Government civil servants have always looked down on us Karnali people. They have treated people who don't eat rice as pakheys. Who is more uncivilised: those who can't grow their own food and who would starve if they didn't get their daily ration of subsidised air-freighted rice or those who grow their own nutrition-rich millet and buckwheat and don't depend on the outside world?
It's not that Karnali people haven't seen rice in their life. In fact, paddy is grown in the southern regions of the zone. Once and for all, Kathmandu needs to realise that the Karnali is not a food-deficit area but only a rice-deficit one. And we don't mind, as we can do perfectly well without the rice, thank you. We won't starve just because you don't send us your rice.
The population of Nepal's remotest district, Humla, is just 40,000. Let's say 10,000 of them are babies.
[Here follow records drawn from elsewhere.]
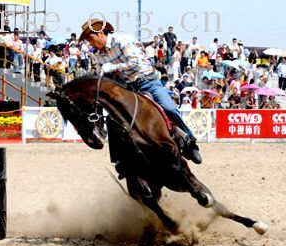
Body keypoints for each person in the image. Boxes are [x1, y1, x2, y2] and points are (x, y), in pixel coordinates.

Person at [78, 19, 202, 164]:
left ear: (100, 33)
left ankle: (189, 142)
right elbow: (106, 74)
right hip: (129, 87)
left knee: (169, 108)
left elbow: (135, 63)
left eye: (89, 38)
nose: (89, 43)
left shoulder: (121, 40)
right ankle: (119, 159)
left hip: (148, 81)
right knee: (113, 119)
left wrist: (111, 67)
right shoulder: (99, 55)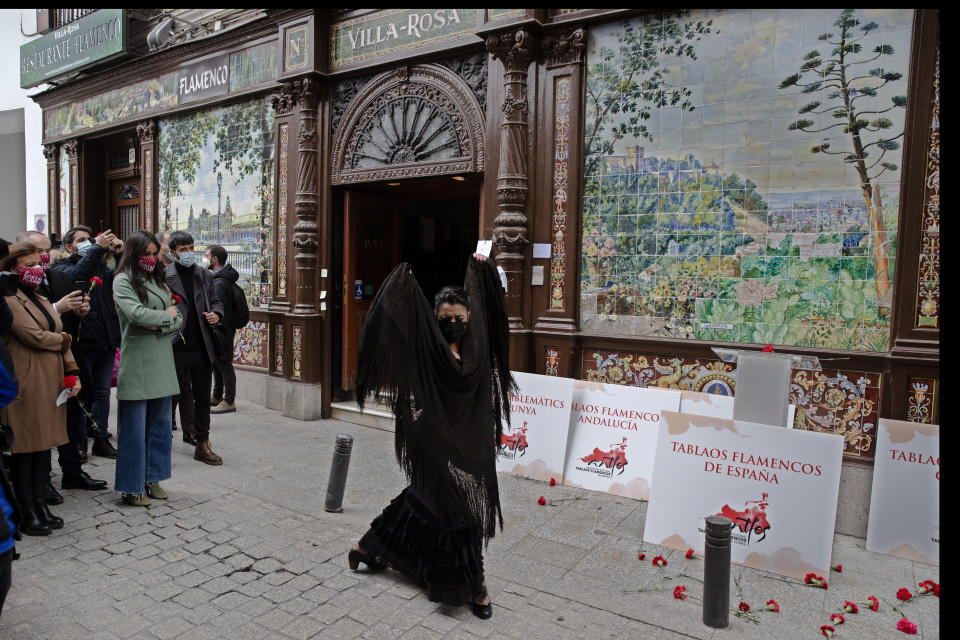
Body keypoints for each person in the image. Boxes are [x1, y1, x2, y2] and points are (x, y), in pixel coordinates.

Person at [350, 253, 514, 620]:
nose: (453, 324)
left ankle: (367, 546)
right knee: (463, 514)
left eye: (460, 318)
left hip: (468, 437)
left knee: (425, 499)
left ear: (469, 318)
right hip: (431, 437)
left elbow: (492, 308)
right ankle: (476, 586)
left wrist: (483, 269)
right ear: (435, 318)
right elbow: (394, 324)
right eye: (445, 319)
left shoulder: (476, 347)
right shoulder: (427, 349)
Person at [15, 231, 107, 493]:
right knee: (43, 421)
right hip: (37, 361)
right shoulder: (17, 285)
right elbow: (28, 322)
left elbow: (75, 319)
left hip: (68, 355)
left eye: (46, 250)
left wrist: (81, 311)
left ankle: (72, 470)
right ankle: (42, 481)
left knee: (74, 415)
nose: (42, 256)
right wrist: (57, 308)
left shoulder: (58, 275)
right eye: (35, 251)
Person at [0, 242, 81, 535]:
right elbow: (33, 335)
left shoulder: (40, 296)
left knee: (43, 446)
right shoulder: (9, 300)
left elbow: (58, 332)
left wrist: (71, 370)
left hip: (50, 382)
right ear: (12, 268)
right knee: (26, 450)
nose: (36, 269)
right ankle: (25, 511)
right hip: (27, 381)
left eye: (38, 263)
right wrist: (63, 341)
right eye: (29, 264)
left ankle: (39, 504)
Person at [112, 231, 182, 507]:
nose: (152, 259)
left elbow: (179, 316)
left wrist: (161, 321)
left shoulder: (158, 280)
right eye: (146, 255)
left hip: (163, 362)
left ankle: (154, 478)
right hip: (138, 362)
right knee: (133, 429)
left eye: (155, 254)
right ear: (134, 254)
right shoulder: (122, 280)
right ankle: (131, 485)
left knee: (161, 427)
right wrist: (165, 317)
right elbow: (136, 314)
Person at [51, 225, 124, 460]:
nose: (89, 242)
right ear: (70, 246)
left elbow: (120, 277)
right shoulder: (61, 267)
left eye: (90, 239)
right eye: (82, 240)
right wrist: (96, 249)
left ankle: (100, 436)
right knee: (83, 393)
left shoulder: (101, 264)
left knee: (103, 392)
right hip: (83, 341)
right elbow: (77, 275)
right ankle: (80, 439)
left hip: (105, 336)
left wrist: (119, 253)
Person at [165, 231, 224, 465]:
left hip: (201, 346)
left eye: (191, 247)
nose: (189, 253)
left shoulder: (203, 275)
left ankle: (202, 443)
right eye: (183, 249)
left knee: (202, 397)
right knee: (170, 396)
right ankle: (162, 440)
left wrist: (217, 314)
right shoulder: (164, 276)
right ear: (173, 253)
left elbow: (216, 300)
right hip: (175, 345)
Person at [205, 245, 240, 414]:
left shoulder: (219, 283)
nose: (204, 259)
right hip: (223, 329)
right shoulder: (222, 279)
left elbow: (218, 309)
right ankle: (217, 395)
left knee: (224, 363)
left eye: (206, 256)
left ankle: (229, 400)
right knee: (217, 362)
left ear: (214, 259)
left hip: (222, 330)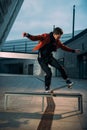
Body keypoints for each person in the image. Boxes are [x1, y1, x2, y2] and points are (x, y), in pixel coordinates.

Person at [23, 27, 80, 92]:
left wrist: (73, 51)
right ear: (55, 34)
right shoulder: (45, 36)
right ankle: (47, 88)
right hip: (42, 59)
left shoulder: (57, 41)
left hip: (50, 57)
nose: (59, 38)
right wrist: (28, 35)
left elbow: (63, 47)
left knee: (60, 67)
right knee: (49, 73)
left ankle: (67, 80)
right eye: (59, 37)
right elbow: (35, 38)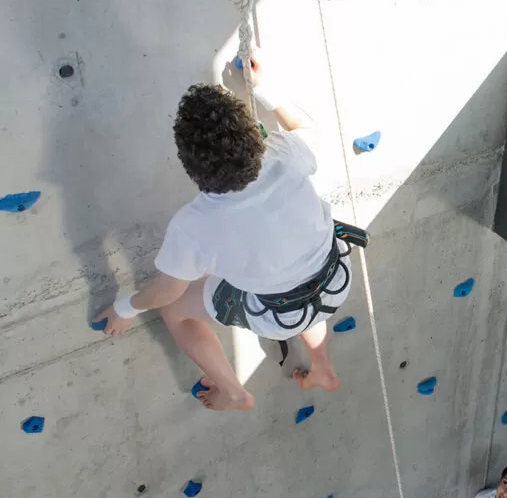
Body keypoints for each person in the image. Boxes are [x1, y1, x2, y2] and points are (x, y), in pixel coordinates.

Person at [93, 56, 352, 410]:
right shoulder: (285, 153)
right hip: (335, 281)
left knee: (174, 311)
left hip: (277, 315)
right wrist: (262, 89)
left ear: (190, 165)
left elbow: (165, 292)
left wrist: (125, 307)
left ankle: (235, 393)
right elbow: (307, 128)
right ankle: (322, 366)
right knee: (300, 291)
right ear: (253, 134)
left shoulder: (193, 225)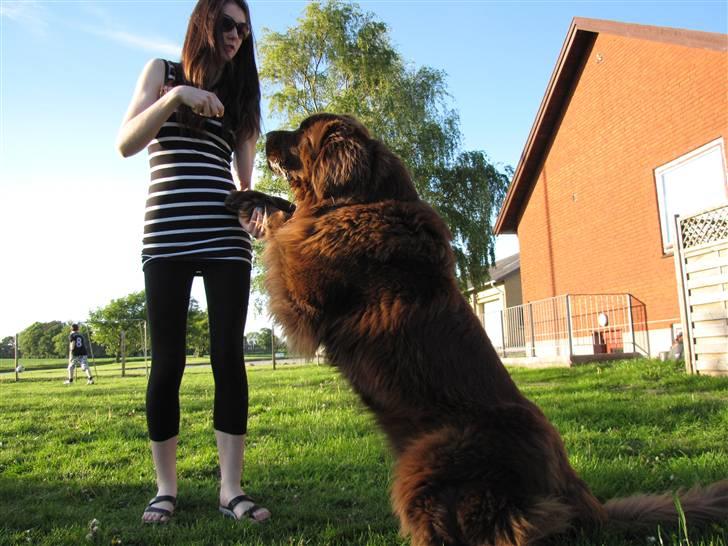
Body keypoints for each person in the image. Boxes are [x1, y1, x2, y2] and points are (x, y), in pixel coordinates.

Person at [116, 0, 270, 524]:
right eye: (228, 24)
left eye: (244, 30)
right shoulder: (163, 73)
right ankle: (165, 489)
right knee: (168, 360)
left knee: (228, 355)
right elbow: (125, 142)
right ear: (205, 22)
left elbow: (245, 181)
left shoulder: (243, 94)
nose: (236, 36)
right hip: (167, 231)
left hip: (225, 235)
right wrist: (179, 96)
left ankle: (231, 490)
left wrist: (253, 209)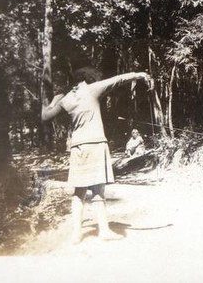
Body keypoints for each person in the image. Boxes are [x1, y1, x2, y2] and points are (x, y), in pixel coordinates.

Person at [42, 66, 151, 243]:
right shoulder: (91, 89)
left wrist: (55, 98)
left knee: (79, 192)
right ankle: (104, 231)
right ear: (89, 78)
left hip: (78, 148)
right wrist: (138, 74)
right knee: (98, 191)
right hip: (96, 144)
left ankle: (76, 234)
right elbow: (118, 79)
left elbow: (45, 116)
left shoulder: (67, 99)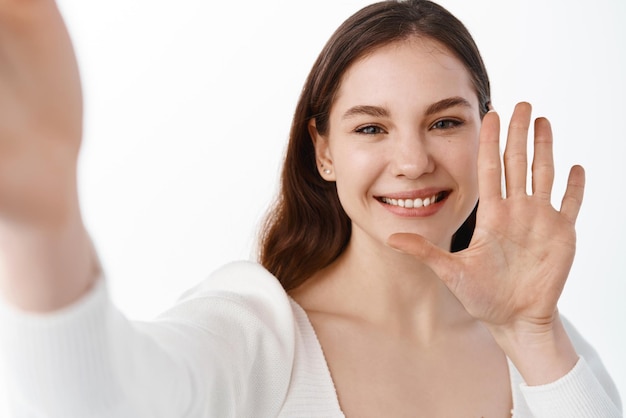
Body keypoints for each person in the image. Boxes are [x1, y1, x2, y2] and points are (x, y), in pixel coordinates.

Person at [0, 0, 622, 416]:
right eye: (371, 129)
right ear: (322, 151)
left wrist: (531, 336)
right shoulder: (257, 336)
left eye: (444, 122)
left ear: (483, 135)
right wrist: (44, 222)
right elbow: (99, 401)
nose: (411, 161)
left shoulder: (543, 343)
If the 30,000 adults needed one kg of rice a day, the whole district would need 30 tons of rice a day and nearly 11,000 tons a year. But the government is only supplying 6,000 tons of rice a year to Humla. So how come people aren't starving to death?
This is proof, if proof is still needed: if we could encourage the people of Humla to grow more of their own food, provide irrigation and an additional cash crop, they could take care of themselves. And it would save Kathmandu billions of rupees a year that it could earmark for some needier area of the country.
Oh yes, the transportation mafia will lose its lucrative contracts. The civil servants won't be 'civilised' any more because they have to eat dhindo but it will rescue the Karnali from the clutches of our crippling dependence on the outside world.
It is now the 21st century, across Hilsa in Tibet, there is now a highway there is electricity and living standards are soaring. On our side of the border we are still in the medieval ages. This can't go on much longer, we have to start changing now. And we will do it ourselves if Kathmandu is not interested.
(Jivan Bahadur Shahi is the former elected DDC chairman of Humla)
Most-affected by Conflict
Even before the attack on the army's road construction site in Pili of Kalikot on Sunday that killed at least 100 people, the Karnali's four districts were already more-badly affected by the conflict in per-capita terms.
Statistics till December 2004 collated from human rights organisations show the number of abductions here is proportionately nine times the national average. The number of internally-displaced people is 15 times the all-Nepal figure. While the conflict has claimed the life of one Nepali in every 2,000 in the past ten years, in the Karnali, two people out of every 1,000 have been killed-making the killings here four times higher than the national average.